Documentation
¶
Overview ¶
Package phtrace provides OpenTelemetry tracing and metrics helpers for PayCloud services.
It is an optional subpackage: importing paycloudhelper/phtrace does NOT automatically start the SDK. Consumer services call Init(ctx, cfg) once during startup, then register/use the returned Shutdown to flush on exit.
Design goals:
- Zero-cost when disabled (env flag OTEL_ENABLED=false or Init not called).
- Works with Grafana Tempo for traces, Prometheus for metrics, Loki for logs — via the standard OTLP gRPC exporter hitting an OTel Collector.
- W3C traceparent propagation across HTTP (otelecho), gRPC (otelgrpc), and RabbitMQ (see rmqprop.go in this package).
- Graceful shutdown: Shutdown() flushes pending spans and metrics within a caller-provided timeout so the process does not hang on exit.
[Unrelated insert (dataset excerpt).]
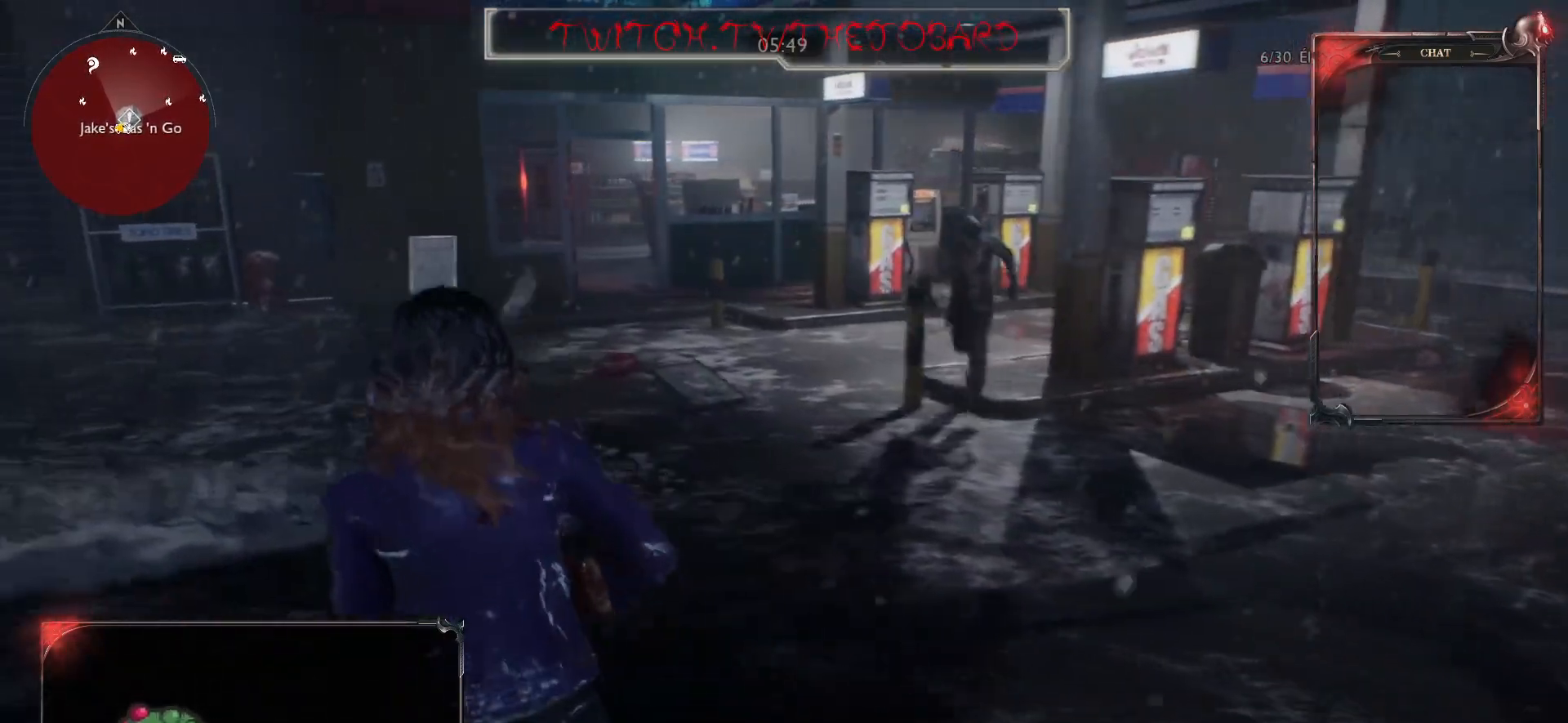
{"keys": ["q", "z"], "mouse": [], "events": []}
Backward compatibility: This is a NEW subpackage (no pre-existing symbols to break). All functions are safe to call before Init() — they become no-ops that return a disabled tracer/meter. Consumers that never call Init() pay no runtime cost beyond a package-level atomic load.
Index ¶
- Constants
- Variables
- func ExtractAMQP(ctx context.Context, headers amqp.Table) context.Context
- func InjectAMQP(ctx context.Context, headers amqp.Table) amqp.Table
- func IsEnabled() bool
- func LogDCtx(ctx context.Context, format string, args ...interface{})
- func LogECtx(ctx context.Context, format string, args ...interface{})
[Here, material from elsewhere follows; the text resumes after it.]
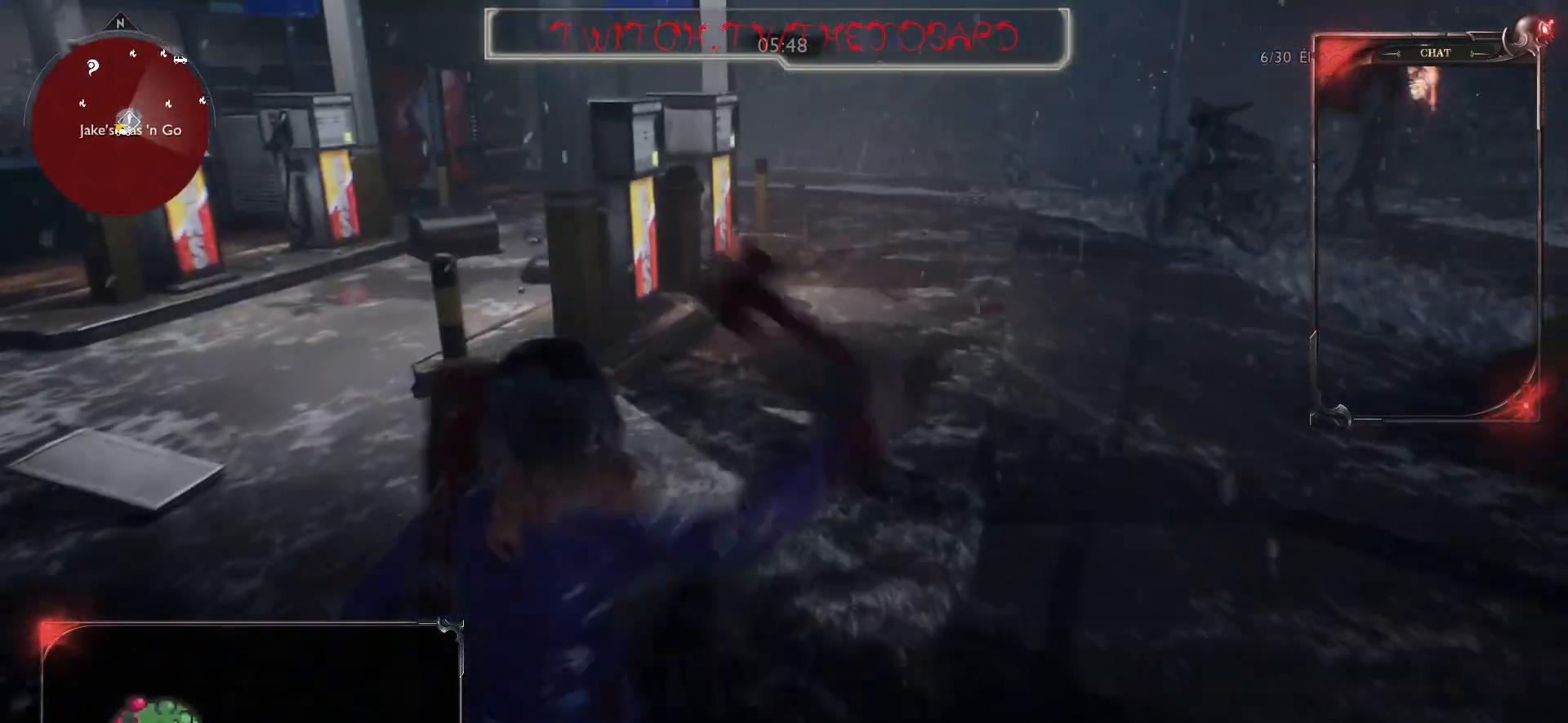
{"keys": ["q", "z"], "mouse": ["left"], "events": [[350, "mouse_left", "down"], [433, "q", "down"]]}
- func LogICtx(ctx context.Context, format string, args ...interface{})
- func LogWCtx(ctx context.Context, format string, args ...interface{})
- func Meter(name string) metric.Meter
- func Propagator() propagation.TextMapPropagator
- func Resource() *resource.Resource
- func Tracer(name string) trace.Tracer
- type AMQPCarrier
- type Config
- type LogContextCtx
- func (l *LogContextCtx) Ctx() context.Context
- func (l *LogContextCtx) LogD(format string, args ...interface{})
- func (l *LogContextCtx) LogE(format string, args ...interface{})
- func (l *LogContextCtx) LogI(format string, args ...interface{})
- func (l *LogContextCtx) LogW(format string, args ...interface{})
- func (l *LogContextCtx) With(fields ...string) *LogContextCtx
- type Option
- func WithEnabled(v bool) Option
- func WithEndpoint(v string) Option
- func WithEnvironment(v string) Option
- func WithInsecure(v bool) Option
- func WithResourceAttribute(k, v string) Option
- func WithSamplingRatio(v float64) Option
- func WithServiceName(v string) Option
- func WithServiceVersion(v string) Option
- type PhaseHistogram
- type Shutdown
Constants ¶
const ( FieldTraceID = "trace_id" FieldSpanID = "span_id" FieldTicketID = "ticket_id" FieldReffNo = "reff_no" FieldMerchantID = "merchant_id" FieldOrderID = "order_id" FieldTrxID = "trx_id" FieldTrxNo = "trx_no" FieldService = "service" FieldRoute = "route" FieldVendor = "vendor" )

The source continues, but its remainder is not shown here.